Event summary combining transcript, slides, and related documents.

Logotype for Bosch Limited

Q4 25/26 earnings summary

21 May, 2026

Executive summary

  • Domestic economy remained resilient in Q4 FY 2026, supported by robust private consumption, fiscal stimuli, and stable RBI policy keeping inflation within 2–6%.

  • Revenue from operations for FY 2025-26 grew 10.8% year-over-year to INR 20,035 crores, driven by strong automotive market demand and increased production volumes.

  • Profit after tax for FY 2025-26 was INR 2,770 crores, 13.8% of revenue, reflecting robust operational performance.

  • Geopolitical instability, especially in West Asia, continues to pose risks to energy prices and supply chains, but the outlook for FY 2027 is cautiously optimistic.

  • Government's focus on capital expenditure and infrastructure spending is expected to bolster demand, with strategies emphasizing supply chain agility and risk management.

Financial highlights

  • Revenue from operations for Jan–Mar 2026 was INR 55,657 million, up 13.3% year-over-year; FY 2026 revenue grew 10.8% to INR 200,347 million.

  • EBITDA for Jan–Mar 2026 was INR 7,815 million, up 20.8% year-over-year; FY 2026 EBITDA rose 14.7% to INR 26,503 million.

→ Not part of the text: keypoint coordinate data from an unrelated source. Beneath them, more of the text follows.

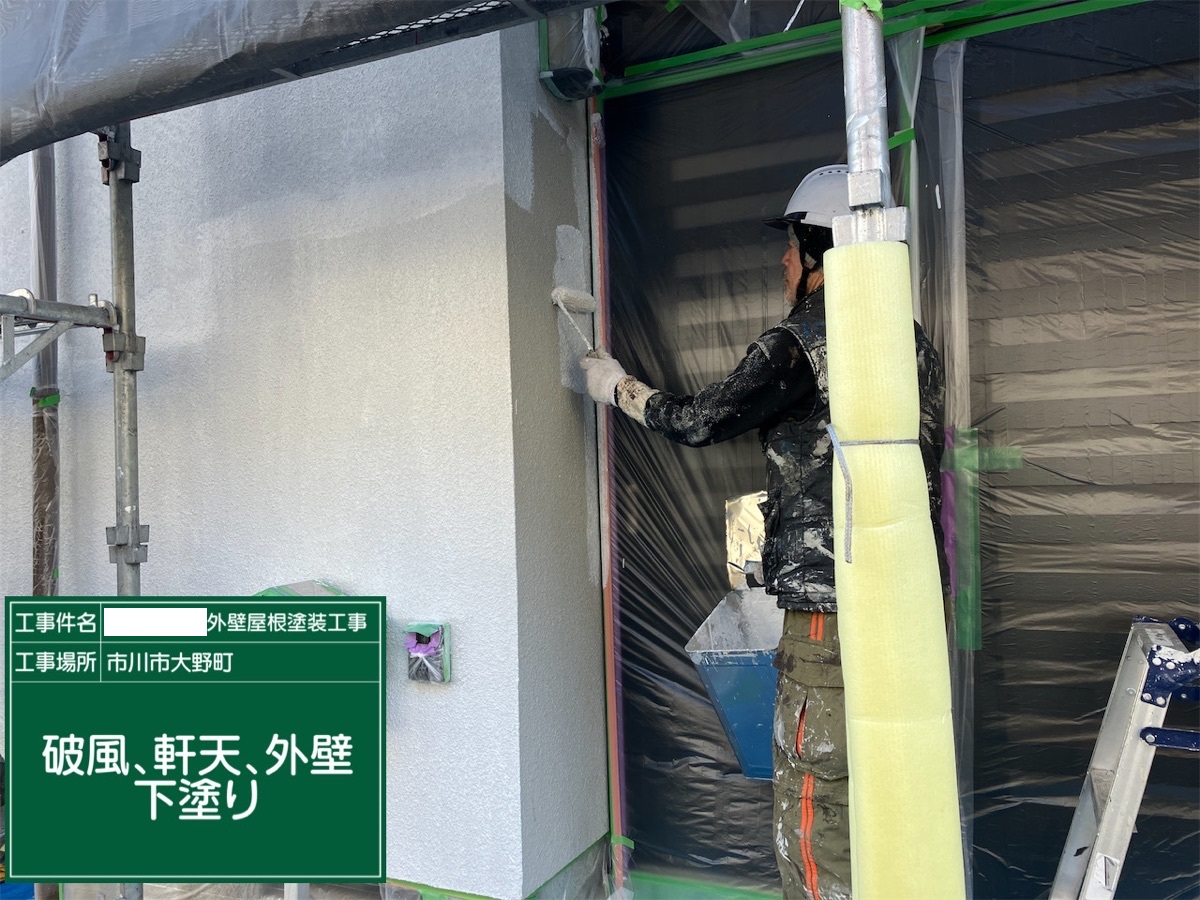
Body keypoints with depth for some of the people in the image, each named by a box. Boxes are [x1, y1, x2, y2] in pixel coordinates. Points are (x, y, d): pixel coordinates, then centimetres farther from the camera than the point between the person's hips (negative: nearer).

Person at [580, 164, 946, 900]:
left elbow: (700, 421, -6)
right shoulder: (915, 342, 11)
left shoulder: (802, 341, -11)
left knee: (814, 819, 2)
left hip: (830, 611, -8)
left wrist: (619, 386, 11)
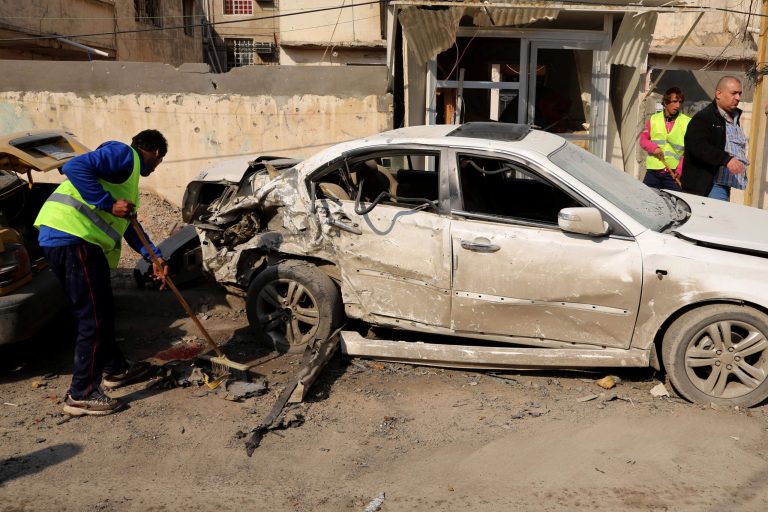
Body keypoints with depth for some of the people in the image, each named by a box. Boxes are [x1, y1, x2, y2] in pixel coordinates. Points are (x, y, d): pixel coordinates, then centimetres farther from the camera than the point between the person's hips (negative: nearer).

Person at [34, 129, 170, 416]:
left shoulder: (129, 170, 28)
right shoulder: (123, 154, -3)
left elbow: (129, 223, 32)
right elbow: (76, 167, -20)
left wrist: (154, 256, 26)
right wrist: (109, 203, -18)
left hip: (83, 242, 11)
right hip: (71, 236, -11)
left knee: (102, 312, 22)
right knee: (93, 318, -6)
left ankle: (114, 368, 38)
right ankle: (82, 394, 1)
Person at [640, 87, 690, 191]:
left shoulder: (687, 122, 0)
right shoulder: (654, 119, 8)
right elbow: (643, 139, 12)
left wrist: (680, 169, -11)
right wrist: (653, 147, -9)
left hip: (674, 173, -2)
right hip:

  • Profit after tax for Jan–Mar 2026 increased 2.7% year-over-year; FY 2026 PAT grew 37.6% to INR 37,702 million, driven by profit on sale of video solutions and communication systems.

  • Other expenses declined 9% year-over-year and 10% sequentially in Q4, due to lower customer project costs, better fixed cost absorption, and forex impacts.

  • Final dividend of INR 270 per share recommended for FY 2025-26, subject to shareholder approval.

Outlook and guidance

  • FY 2027 outlook is stable but cautious due to geopolitical risks; flattish volume outlook maintained, but company is prepared to ramp up if demand improves.

  • Segment growth expected in passenger cars, commercial vehicles, tractors, three-wheelers, and two-wheelers, though risks from El Niño and monsoon variability remain.

  • Content per vehicle is expected to increase, especially with upcoming CAFE 3 and BS VII regulations.

  • Management expects continued growth in automotive and beyond mobility businesses, leveraging India's infrastructure push and strategic partnerships.

  • Focus areas include software-driven mobility, electrification, hydrogen technology, and scalable safety/connectivity solutions.